> _Work order_
Turn every line of the data below into a JSON list of strings, one string per line, with blank lines dropped. Leave the pictures out of the answer.

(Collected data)
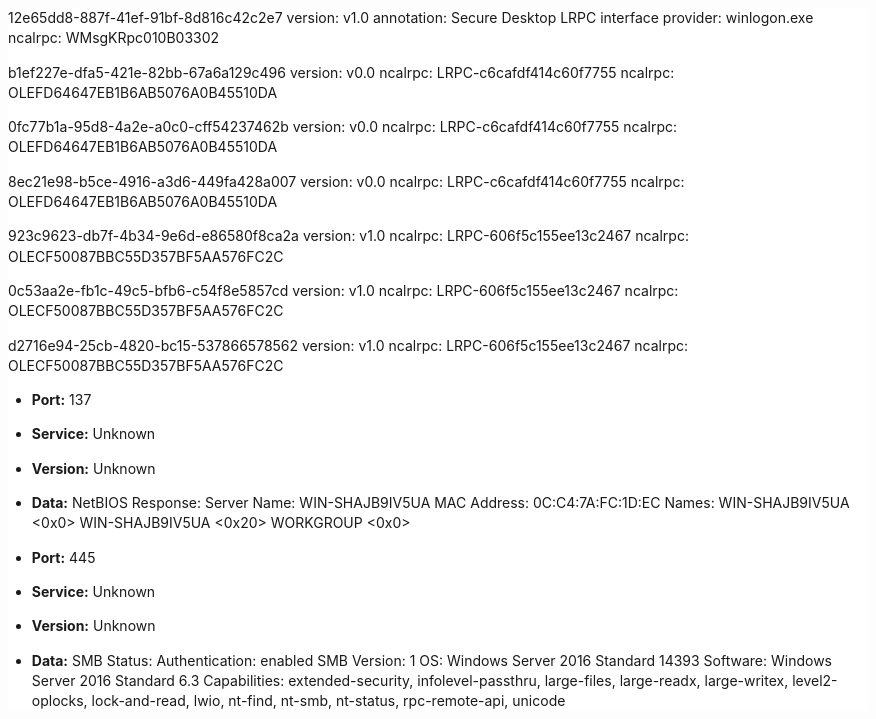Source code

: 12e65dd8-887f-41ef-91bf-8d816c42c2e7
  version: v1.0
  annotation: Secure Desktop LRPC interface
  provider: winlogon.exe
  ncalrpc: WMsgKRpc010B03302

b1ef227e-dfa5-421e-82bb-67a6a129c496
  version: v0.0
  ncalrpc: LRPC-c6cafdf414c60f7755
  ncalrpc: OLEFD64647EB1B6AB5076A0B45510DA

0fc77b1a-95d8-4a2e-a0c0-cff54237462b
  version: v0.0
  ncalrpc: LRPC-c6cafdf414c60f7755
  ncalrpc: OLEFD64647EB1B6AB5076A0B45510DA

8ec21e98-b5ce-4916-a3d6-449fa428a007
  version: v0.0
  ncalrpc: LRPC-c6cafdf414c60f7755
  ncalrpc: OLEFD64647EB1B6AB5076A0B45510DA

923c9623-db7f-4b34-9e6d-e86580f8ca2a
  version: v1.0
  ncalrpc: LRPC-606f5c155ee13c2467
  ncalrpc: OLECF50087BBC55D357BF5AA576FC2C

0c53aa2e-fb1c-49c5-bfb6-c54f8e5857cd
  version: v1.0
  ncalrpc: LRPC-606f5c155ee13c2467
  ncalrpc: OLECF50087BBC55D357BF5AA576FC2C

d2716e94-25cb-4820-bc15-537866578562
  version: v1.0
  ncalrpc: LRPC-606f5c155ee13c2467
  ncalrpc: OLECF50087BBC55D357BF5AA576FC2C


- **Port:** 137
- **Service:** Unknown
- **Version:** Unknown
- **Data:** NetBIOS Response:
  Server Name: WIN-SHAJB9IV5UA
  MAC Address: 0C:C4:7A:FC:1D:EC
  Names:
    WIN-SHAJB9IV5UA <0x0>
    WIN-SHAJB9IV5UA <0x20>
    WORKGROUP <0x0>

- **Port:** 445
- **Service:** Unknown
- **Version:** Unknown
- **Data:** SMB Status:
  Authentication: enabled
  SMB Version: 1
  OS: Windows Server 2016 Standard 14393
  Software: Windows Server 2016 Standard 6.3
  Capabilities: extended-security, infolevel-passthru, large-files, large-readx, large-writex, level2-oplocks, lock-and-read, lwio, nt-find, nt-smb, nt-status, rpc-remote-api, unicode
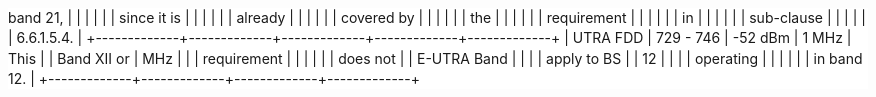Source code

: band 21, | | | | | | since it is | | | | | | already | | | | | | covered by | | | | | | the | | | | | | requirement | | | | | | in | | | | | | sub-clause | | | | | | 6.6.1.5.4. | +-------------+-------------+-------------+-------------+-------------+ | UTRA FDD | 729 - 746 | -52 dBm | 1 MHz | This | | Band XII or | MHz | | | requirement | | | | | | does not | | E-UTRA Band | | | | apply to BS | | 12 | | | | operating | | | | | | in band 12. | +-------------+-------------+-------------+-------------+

> _Task result_
[
  "Source code",
  ": 12e65dd8-887f-41ef-91bf-8d816c42c2e7",
  "  version: v1.0",
  "  annotation: Secure Desktop LRPC interface",
  "  provider: winlogon.exe",
  "  ncalrpc: WMsgKRpc010B03302",
  "b1ef227e-dfa5-421e-82bb-67a6a129c496",
  "  version: v0.0",
  "  ncalrpc: LRPC-c6cafdf414c60f7755",
  "  ncalrpc: OLEFD64647EB1B6AB5076A0B45510DA",
  "0fc77b1a-95d8-4a2e-a0c0-cff54237462b",
  "  version: v0.0",
  "  ncalrpc: LRPC-c6cafdf414c60f7755",
  "  ncalrpc: OLEFD64647EB1B6AB5076A0B45510DA",
  "8ec21e98-b5ce-4916-a3d6-449fa428a007",
  "  version: v0.0",
  "  ncalrpc: LRPC-c6cafdf414c60f7755",
  "  ncalrpc: OLEFD64647EB1B6AB5076A0B45510DA",
  "923c9623-db7f-4b34-9e6d-e86580f8ca2a",
  "  version: v1.0",
  "  ncalrpc: LRPC-606f5c155ee13c2467",
  "  ncalrpc: OLECF50087BBC55D357BF5AA576FC2C",
  "0c53aa2e-fb1c-49c5-bfb6-c54f8e5857cd",
  "  version: v1.0",
  "  ncalrpc: LRPC-606f5c155ee13c2467",
  "  ncalrpc: OLECF50087BBC55D357BF5AA576FC2C",
  "d2716e94-25cb-4820-bc15-537866578562",
  "  version: v1.0",
  "  ncalrpc: LRPC-606f5c155ee13c2467",
  "  ncalrpc: OLECF50087BBC55D357BF5AA576FC2C",
  "- **Port:** 137",
  "- **Service:** Unknown",
  "- **Version:** Unknown",
  "- **Data:** NetBIOS Response:",
  "  Server Name: WIN-SHAJB9IV5UA",
  "  MAC Address: 0C:C4:7A:FC:1D:EC",
  "  Names:",
  "    WIN-SHAJB9IV5UA <0x0>",
  "    WIN-SHAJB9IV5UA <0x20>",
  "    WORKGROUP <0x0>",
  "- **Port:** 445",
  "- **Service:** Unknown",
  "- **Version:** Unknown",
  "- **Data:** SMB Status:",
  "  Authentication: enabled",
  "  SMB Version: 1",
  "  OS: Windows Server 2016 Standard 14393",
  "  Software: Windows Server 2016 Standard 6.3",
  "  Capabilities: extended-security, infolevel-passthru, large-files, large-readx, large-writex, level2-oplocks, lock-and-read, lwio, nt-find, nt-smb, nt-status, rpc-remote-api, unicode",
  "Source code",
  ": band 21, | | | | | | since it is | | | | | | already | | | | | | covered by | | | | | | the | | | | | | requirement | | | | | | in | | | | | | sub-clause | | | | | | 6.6.1.5.4. | +-------------+-------------+-------------+-------------+-------------+ | UTRA FDD | 729 - 746 | -52 dBm | 1 MHz | This | | Band XII or | MHz | | | requirement | | | | | | does not | | E-UTRA Band | | | | apply to BS | | 12 | | | | operating | | | | | | in band 12. | +-------------+-------------+-------------+-------------+"
]